╭─ DATA SECTION

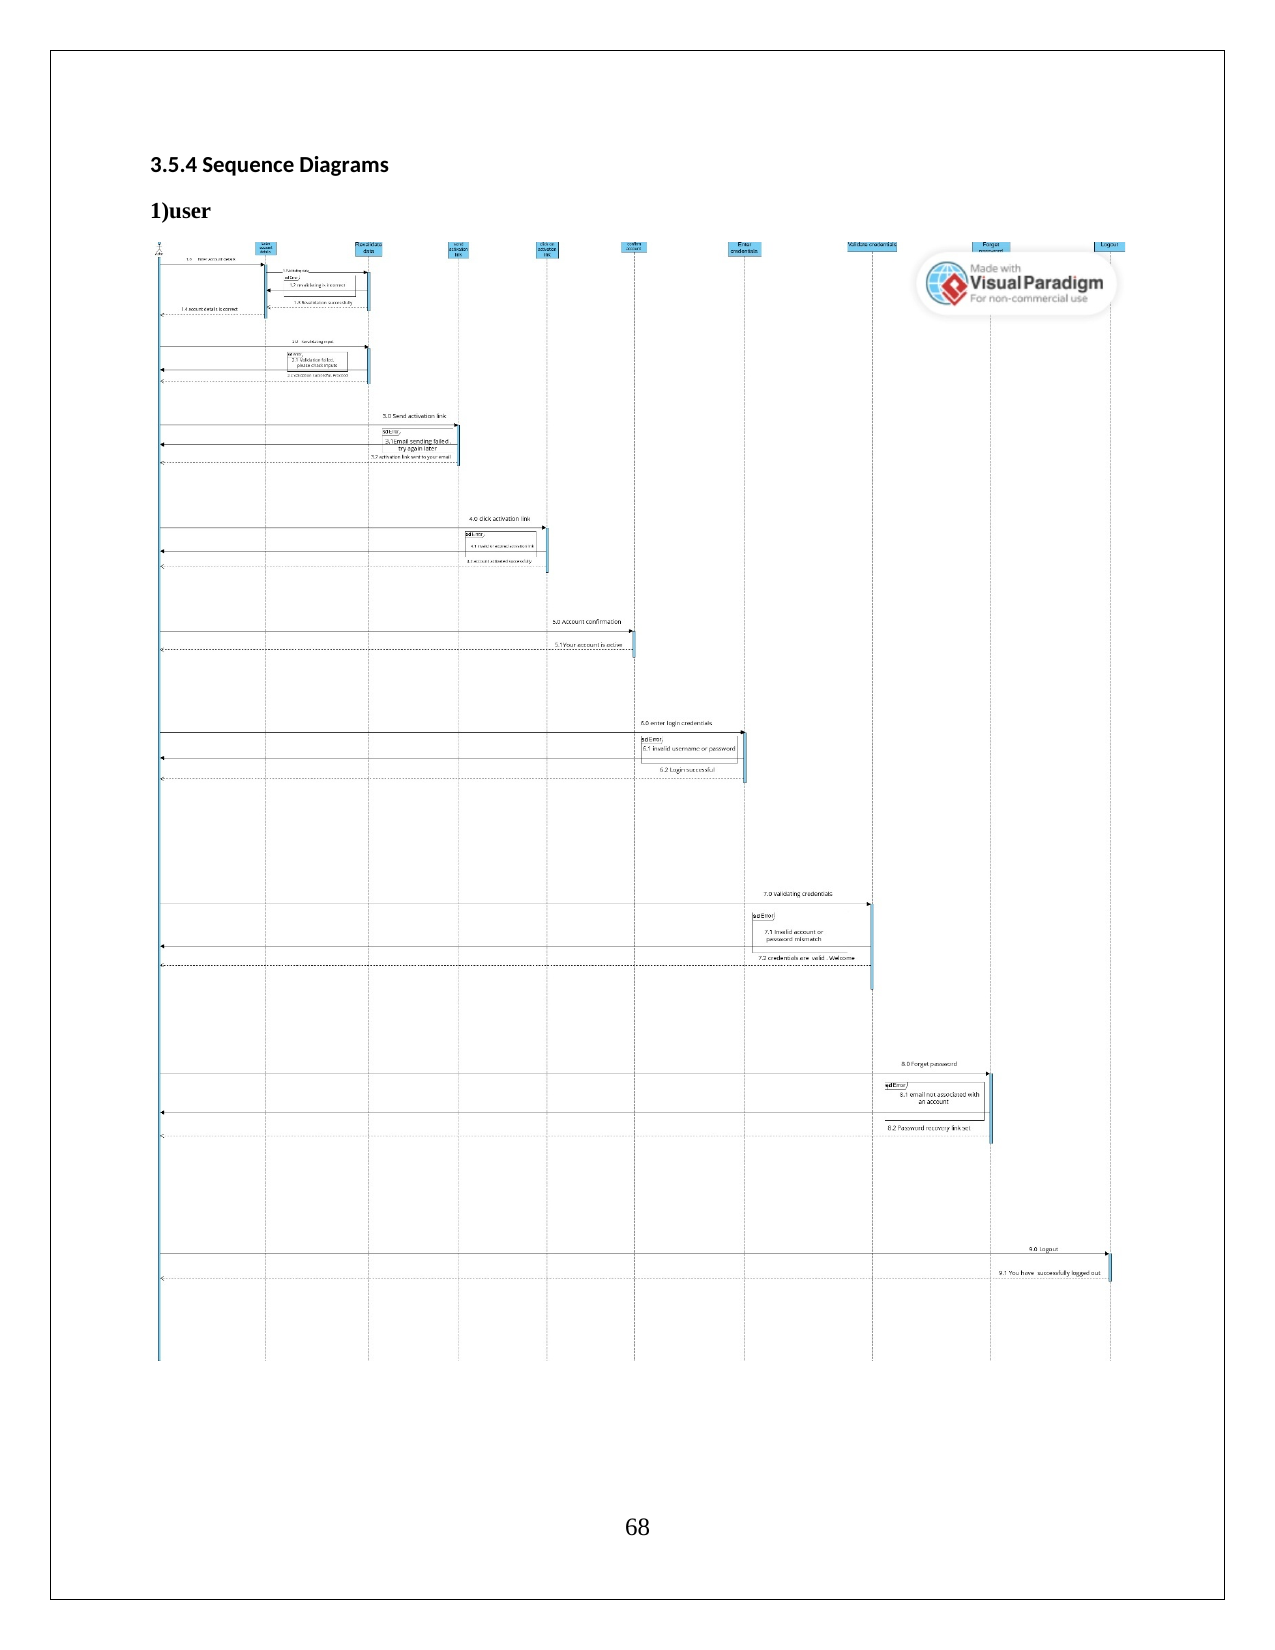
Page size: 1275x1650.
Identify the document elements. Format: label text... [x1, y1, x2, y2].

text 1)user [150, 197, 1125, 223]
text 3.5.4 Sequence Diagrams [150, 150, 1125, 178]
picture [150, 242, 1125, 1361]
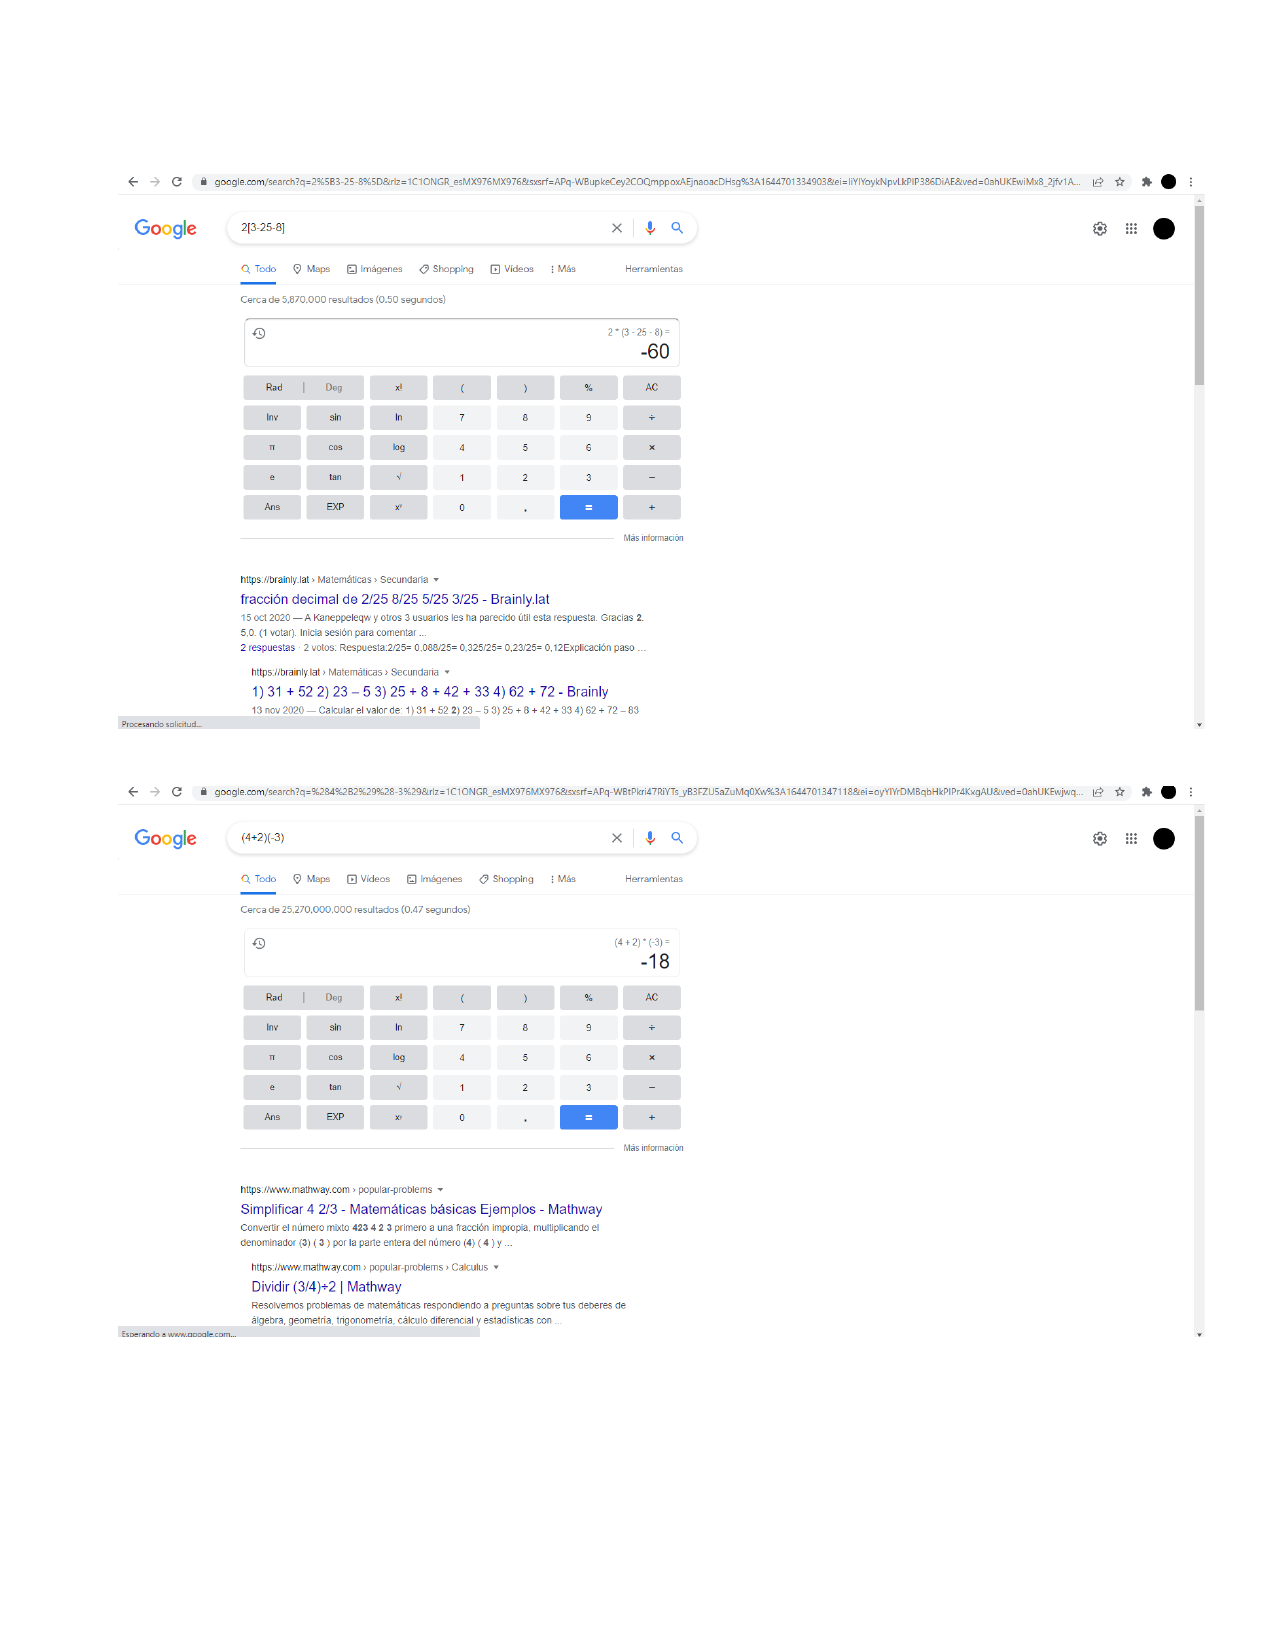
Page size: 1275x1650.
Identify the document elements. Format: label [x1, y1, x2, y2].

╰─

(THE TASK): Please provide a faithful transcription of all the data, pictures excluded.

(RESULT):
Page size: 1275x1650.
Identify the document elements. Format: label text... [x1, y1, x2, y2].

text 1)user [150, 197, 1125, 223]
text 3.5.4 Sequence Diagrams [150, 150, 1125, 178]
picture [150, 242, 1125, 1361]
Page size: 1275x1650.
Identify the document elements. Format: label [x1, y1, x2, y2].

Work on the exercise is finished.